So, basically, for me VEP is mostly being used as a 'sample host' - with some minor mix tweaks - not really a full mixing station. I want each instrument to be 'load and go' and this gets me most of the way there. Volume-wise, I find that if my sections / submixes are balanced within themselves, there is little need to tweak volume of individual instruments. And if I need to do that, I have CC7 and CC11 (always leave some headroom for those).

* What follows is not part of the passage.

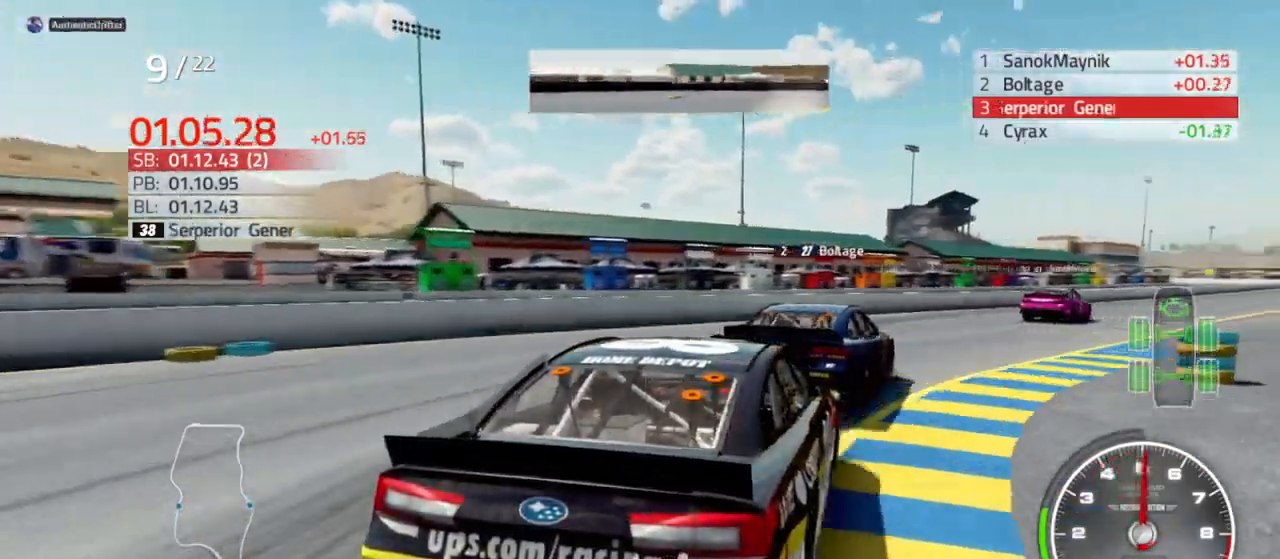
{"dt_ms": 500, "buttons": ["R2"], "left_stick": "left", "right_stick": "center", "events": [[67, "left_stick", "center"], [200, "left_stick", "left"], [300, "left_stick", "right"], [433, "left_stick", "left"]]}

(PS - I never mix libraries in the same submix. E.g. I wouldn't have BWW and CineWinds in the same submix because they have different reverb needs and I do that part in the DAW)


----------



## DaddyO (Jun 8, 2022)

Thanks for the thoughtful responses, guys. I’ve started building a VEP Server project in conjunction with a Studio One template just to see how it goes. Again, great advice.


----------



## NoamL (Jun 8, 2022)

I am trying to build my next template with as much mixing as possible inside VEPro. There are lots of advantages to this.

1. I can send my VEPro project to a colleague and bam they have my template - even if they have a totally different DAW and need to create their own DAW session to hook up to the tracks.

2. If I need to update something about the mix over the course of a project, I update the VEPRo project and bam, it's propagated across every cue in the project.

3. It enforces a certain amount of restraint. Using fewer libraries and really making them gel rather than blind loading a ton of libraries into VEPro & never using most of them.

The only thing I currently have "outside" VEP (back in the DAW) is hall verb and tape.


----------



## marclawsonmusic (Jun 8, 2022)

NoamL said:


> I am trying to build my next template with as much mixing as possible inside VEPro. There are lots of advantages to this.


This could definitely be 'the grail' if you are working in a team environment. Lots of ways to keep things consistent and predictable. I like it!

For my part, I am experimenting with a 'load as you go' template approach, basically what you see in this Alan Silvestri video:


Hoping this will give me the advantages of a template, without actually having a 'template'. Really, it's just building a template for the specific film / game / whatever. Once you've determined your palette, you can always save the VEP project, set decoupled in the DAW and have the best of both worlds. At least, that's my hope... 🤷‍♂️ 

(it's OK this is only my 43rd attempt at finding my own 'grail' solution for VEP)


----------